South Africa’s higher education sector has been rocked over the last two years as the Fees Must Fall protests at universities, colleges and technikons have exposed and emphasised the financial struggles of aspiring graduates. But as the political drama between the state, students and university management has entered the fray, attention has been diverted from the core matter at hand – the narrative of everyday people struggling for access to education and the systemic exclusion of which this speaks.
Through this six-part series The Daily Vox hopes to reprioritise these voices.
The Daily Vox interviewed people from across the country who are struggling for higher education funding, some of whom survive on basic grants and pensions for their needs.

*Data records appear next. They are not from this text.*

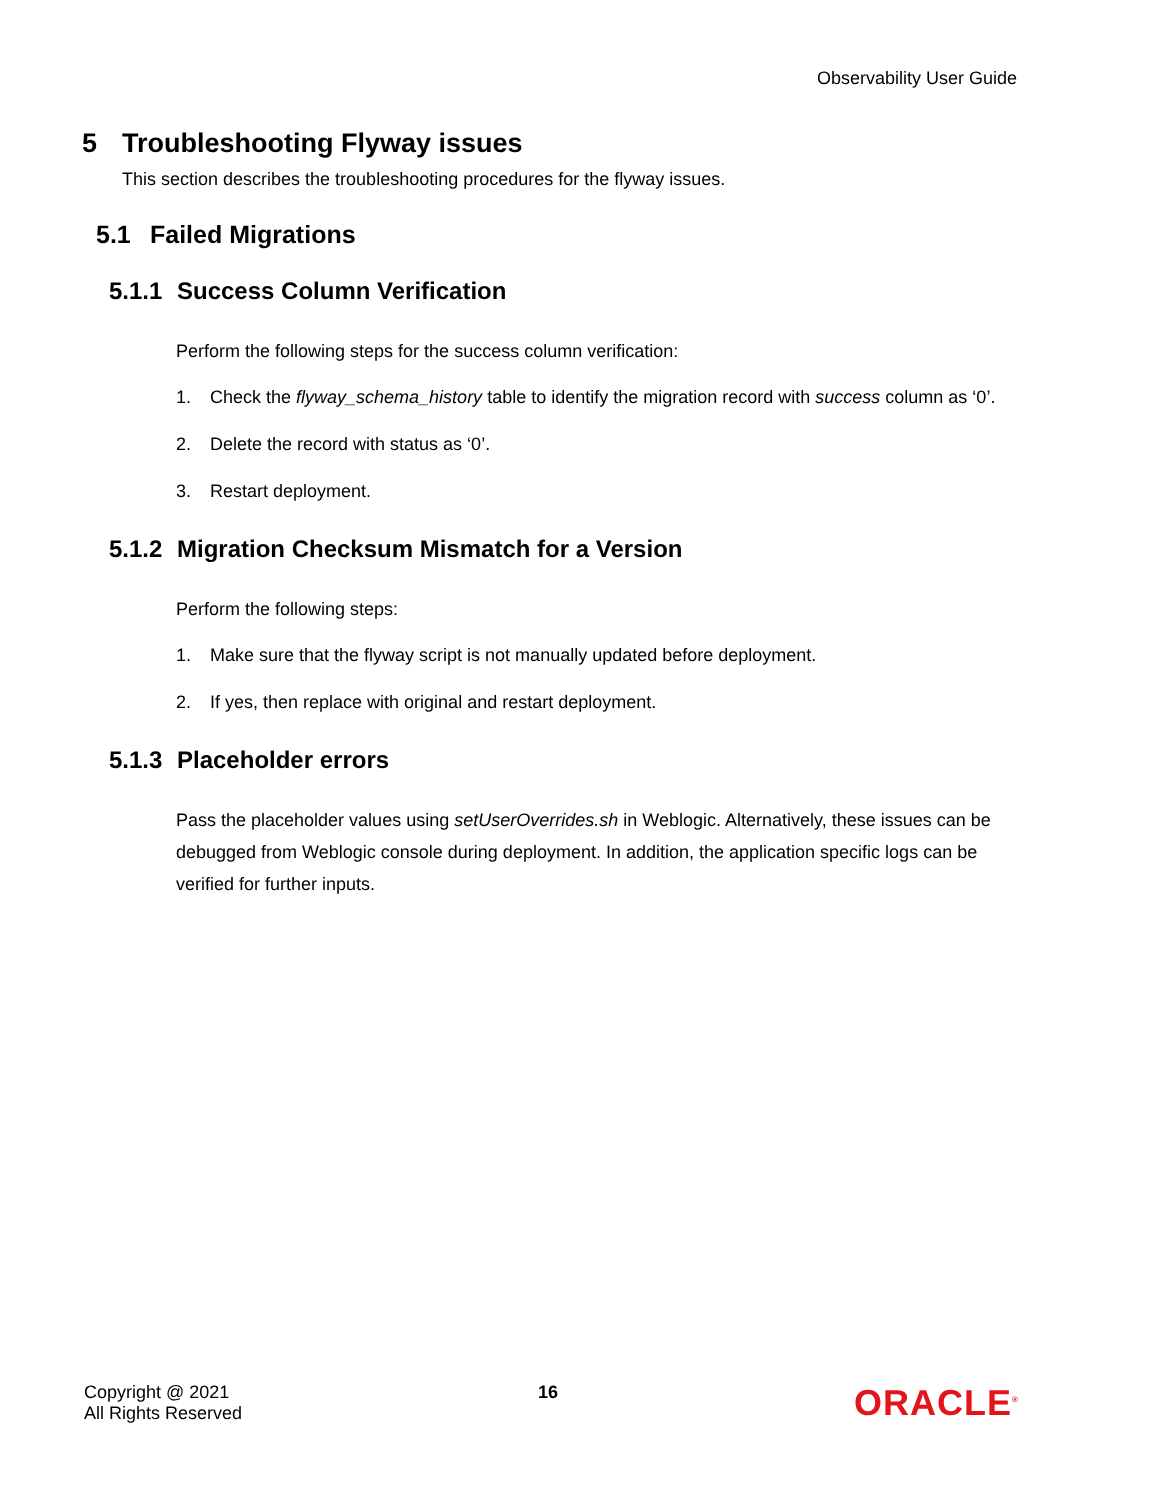Observability User Guide
5 Troubleshooting Flyway issues
This section describes the troubleshooting procedures for the flyway issues.
5.1 Failed Migrations
5.1.1 Success Column Verification
Perform the following steps for the success column verification:
1. Check the flyway_schema_history table to identify the migration record with success column as ‘0’.
2. Delete the record with status as ‘0’.
3. Restart deployment.
5.1.2 Migration Checksum Mismatch for a Version
Perform the following steps:
1. Make sure that the flyway script is not manually updated before deployment.
2. If yes, then replace with original and restart deployment.
5.1.3 Placeholder errors
Pass the placeholder values using setUserOverrides.sh in Weblogic. Alternatively, these issues can be debugged from Weblogic console during deployment. In addition, the application specific logs can be verified for further inputs.
Copyright @ 2021
All Rights Reserved
16
ORACLE<sup>®</sup>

Thulani is from the Eastern Cape and lives with his mother, who is ill and survives on government grants. He is passionate about maths and science and wants to study Chemical Engineering at CPUT. He’s been accepted at CPUT but can’t afford the deposit. If he receives funding to study, he will be the second person in his family to obtain a university degree.
Olwenkosi Simthatha Khafu
Olwenkosi has wanted to study Retail Business Management at CPUT since she matriculated in 2015. She is planning on starting second year but can’t afford the R49, 000 in fees. After applying for NSFAS, she has been kept waiting for a response since May 2016. Her mother is a single parent and has struggled to find a job since 2015, and the family lives on her grandparent’s pension money.
Sariel lives with his five family members who all depend of his father’s pension of R18, 000 a year. He wants to study a Postgraduate Certificate in Education (PGCE) at UNISA, where he was accepted. However, he can’t afford the fees of R13, 020, or the registration fee. He wants to enter the corporate world and help young people succeed.